• What is being asked: Copy exactly the lines that run from the line containing "(PFBS): | <2 ng/L |" to the end of the material below, both ends included.

• Input data:
----

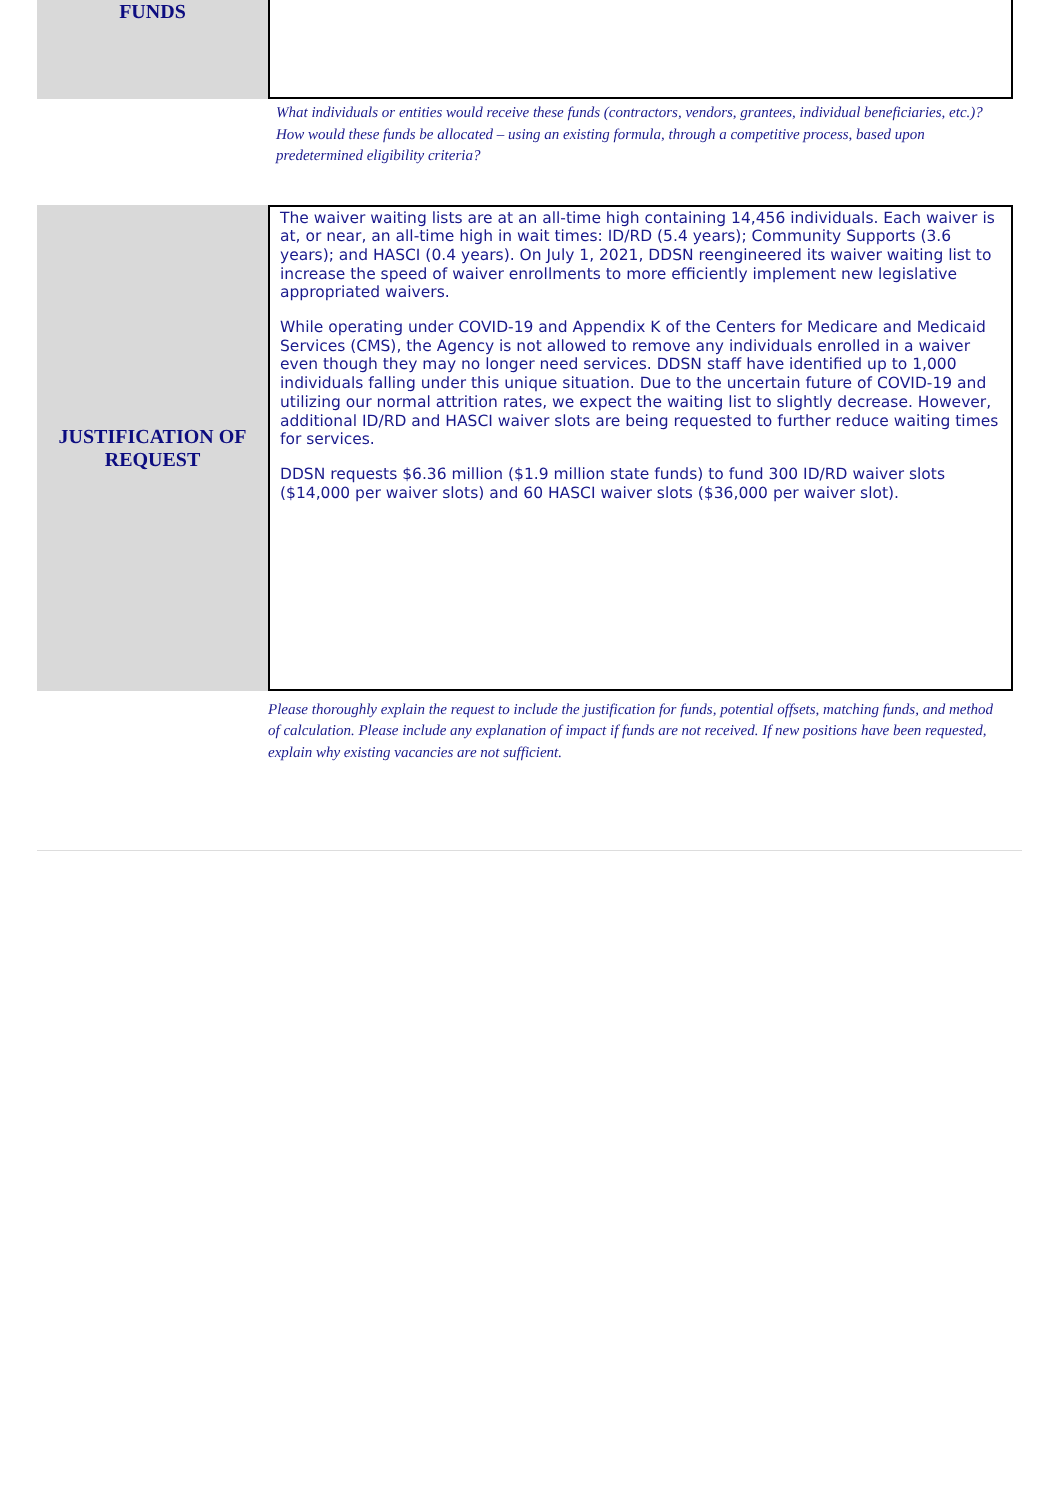FUNDS
What individuals or entities would receive these funds (contractors, vendors, grantees, individual beneficiaries, etc.)? How would these funds be allocated – using an existing formula, through a competitive process, based upon predetermined eligibility criteria?
JUSTIFICATION OF
REQUEST
The waiver waiting lists are at an all-time high containing 14,456 individuals. Each waiver is at, or near, an all-time high in wait times: ID/RD (5.4 years); Community Supports (3.6 years); and HASCI (0.4 years). On July 1, 2021, DDSN reengineered its waiver waiting list to increase the speed of waiver enrollments to more efficiently implement new legislative appropriated waivers.
While operating under COVID-19 and Appendix K of the Centers for Medicare and Medicaid Services (CMS), the Agency is not allowed to remove any individuals enrolled in a waiver even though they may no longer need services. DDSN staff have identified up to 1,000 individuals falling under this unique situation. Due to the uncertain future of COVID-19 and utilizing our normal attrition rates, we expect the waiting list to slightly decrease. However, additional ID/RD and HASCI waiver slots are being requested to further reduce waiting times for services.
DDSN requests $6.36 million ($1.9 million state funds) to fund 300 ID/RD waiver slots ($14,000 per waiver slots) and 60 HASCI waiver slots ($36,000 per waiver slot).
Please thoroughly explain the request to include the justification for funds, potential offsets, matching funds, and method of calculation. Please include any explanation of impact if funds are not received. If new positions have been requested, explain why existing vacancies are not sufficient.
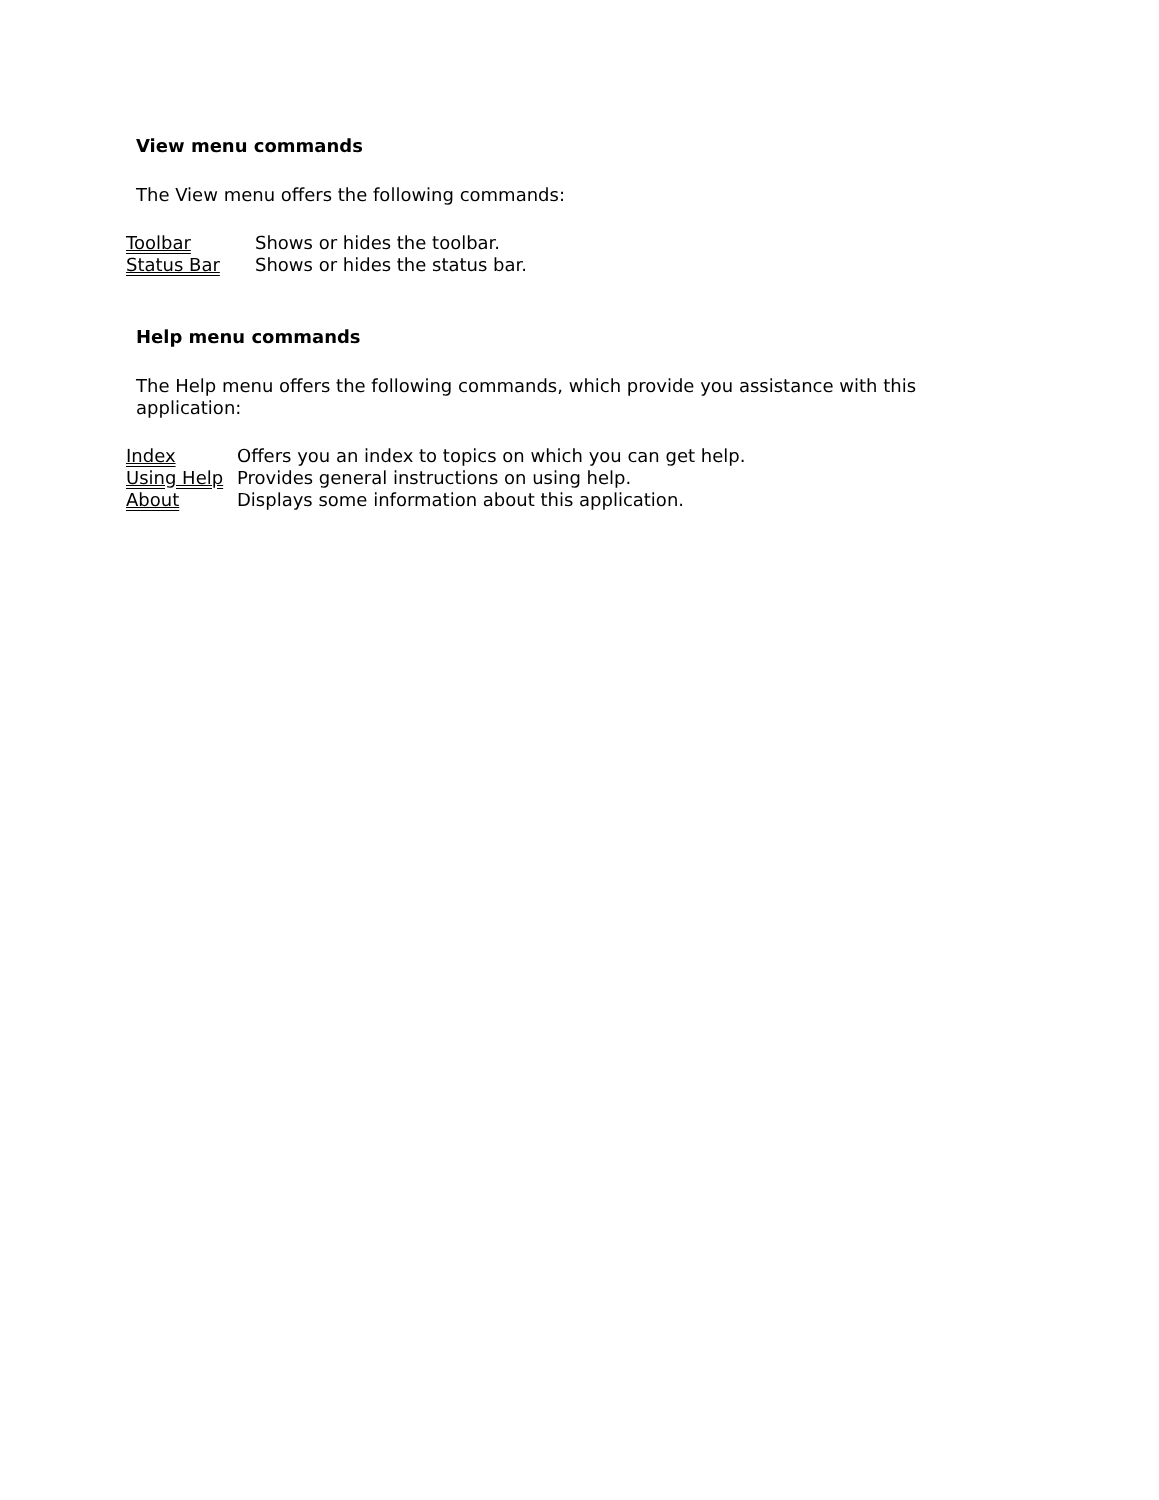View menu commands
The View menu offers the following commands:
| Toolbar | Shows or hides the toolbar. |
| Status Bar | Shows or hides the status bar. |
Help menu commands
The Help menu offers the following commands, which provide you assistance with this application:
| Index | Offers you an index to topics on which you can get help. |
| Using Help | Provides general instructions on using help. |
| About | Displays some information about this application. |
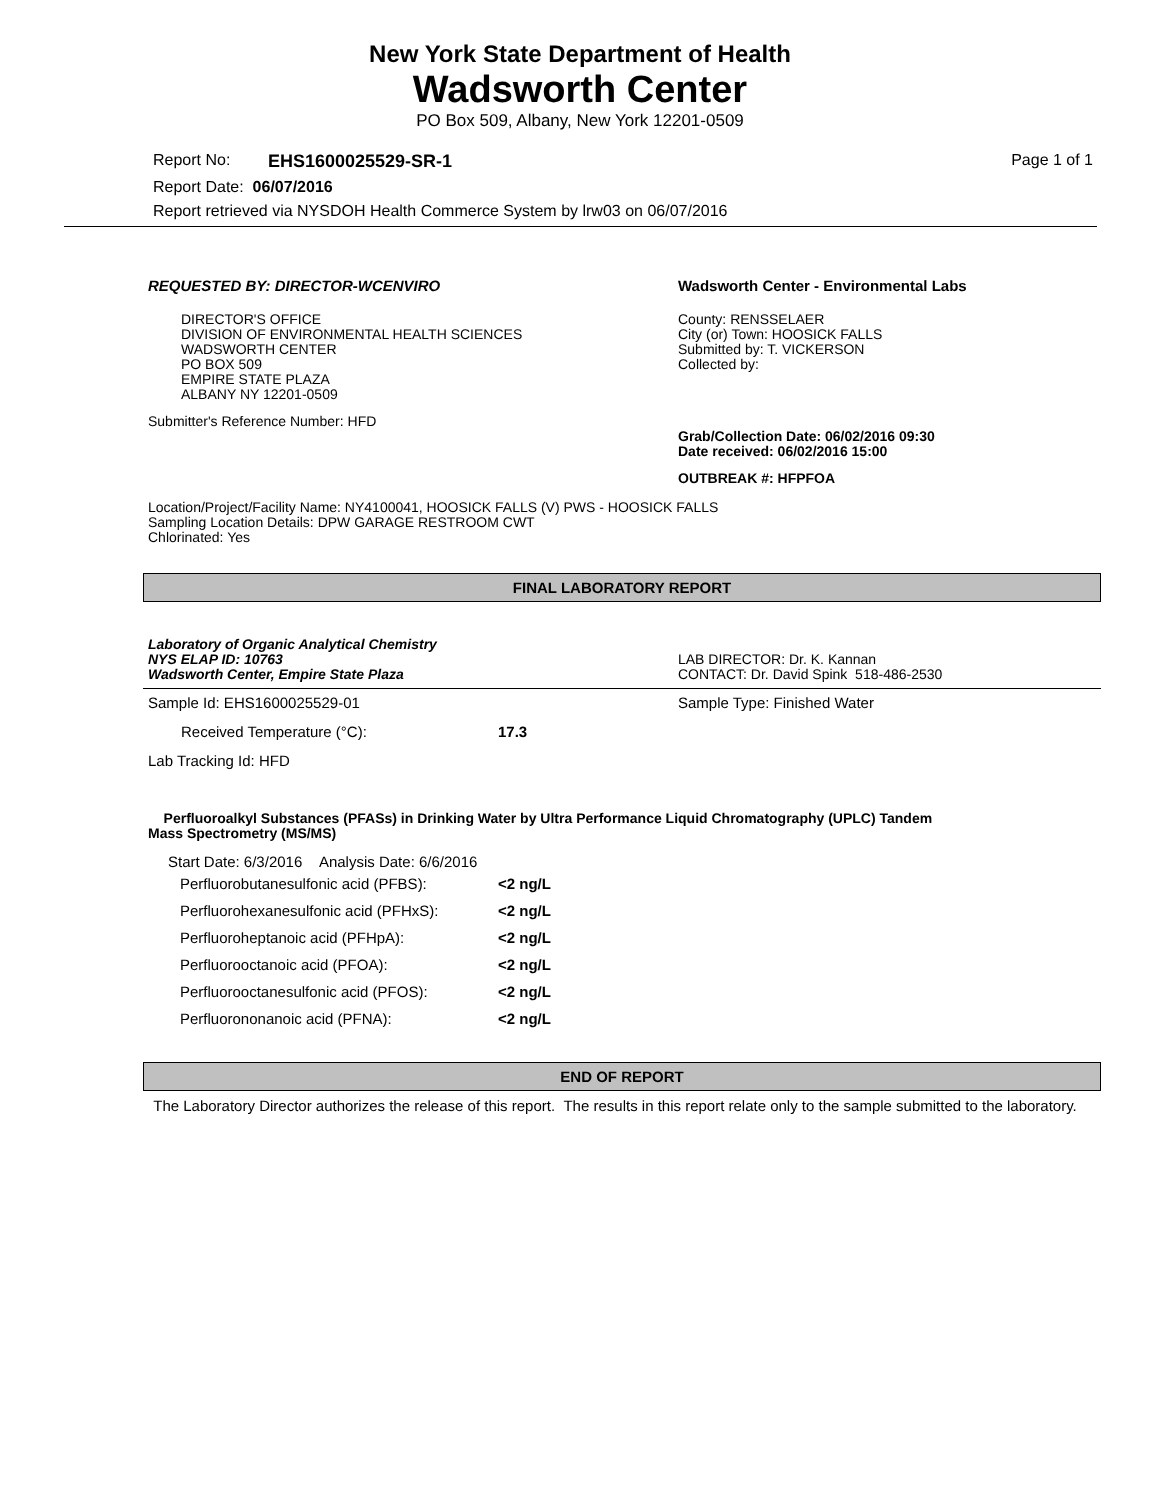New York State Department of Health
Wadsworth Center
PO Box 509, Albany, New York 12201-0509
Report No: EHS1600025529-SR-1 Page 1 of 1
Report Date: 06/07/2016
Report retrieved via NYSDOH Health Commerce System by lrw03 on 06/07/2016
REQUESTED BY: DIRECTOR-WCENVIRO
DIRECTOR'S OFFICE
DIVISION OF ENVIRONMENTAL HEALTH SCIENCES
WADSWORTH CENTER
PO BOX 509
EMPIRE STATE PLAZA
ALBANY NY 12201-0509
Submitter's Reference Number: HFD
Wadsworth Center - Environmental Labs
County: RENSSELAER
City (or) Town: HOOSICK FALLS
Submitted by: T. VICKERSON
Collected by:
Grab/Collection Date: 06/02/2016 09:30
Date received: 06/02/2016 15:00
OUTBREAK #: HFPFOA
Location/Project/Facility Name: NY4100041, HOOSICK FALLS (V) PWS - HOOSICK FALLS
Sampling Location Details: DPW GARAGE RESTROOM CWT
Chlorinated: Yes
FINAL LABORATORY REPORT
Laboratory of Organic Analytical Chemistry
NYS ELAP ID: 10763
Wadsworth Center, Empire State Plaza
LAB DIRECTOR: Dr. K. Kannan
CONTACT: Dr. David Spink 518-486-2530
Sample Id: EHS1600025529-01 Sample Type: Finished Water
Received Temperature (°C): 17.3
Lab Tracking Id: HFD
Perfluoroalkyl Substances (PFASs) in Drinking Water by Ultra Performance Liquid Chromatography (UPLC) Tandem
Mass Spectrometry (MS/MS)
Start Date: 6/3/2016 Analysis Date: 6/6/2016
| Perfluorobutanesulfonic acid (PFBS): | <2 ng/L |
| Perfluorohexanesulfonic acid (PFHxS): | <2 ng/L |
| Perfluoroheptanoic acid (PFHpA): | <2 ng/L |
| Perfluorooctanoic acid (PFOA): | <2 ng/L |
| Perfluorooctanesulfonic acid (PFOS): | <2 ng/L |
| Perfluorononanoic acid (PFNA): | <2 ng/L |
END OF REPORT
The Laboratory Director authorizes the release of this report. The results in this report relate only to the sample submitted to the laboratory.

----

• Response:
| Perfluorobutanesulfonic acid (PFBS): | <2 ng/L |
| Perfluorohexanesulfonic acid (PFHxS): | <2 ng/L |
| Perfluoroheptanoic acid (PFHpA): | <2 ng/L |
| Perfluorooctanoic acid (PFOA): | <2 ng/L |
| Perfluorooctanesulfonic acid (PFOS): | <2 ng/L |
| Perfluorononanoic acid (PFNA): | <2 ng/L |
END OF REPORT
The Laboratory Director authorizes the release of this report. The results in this report relate only to the sample submitted to the laboratory.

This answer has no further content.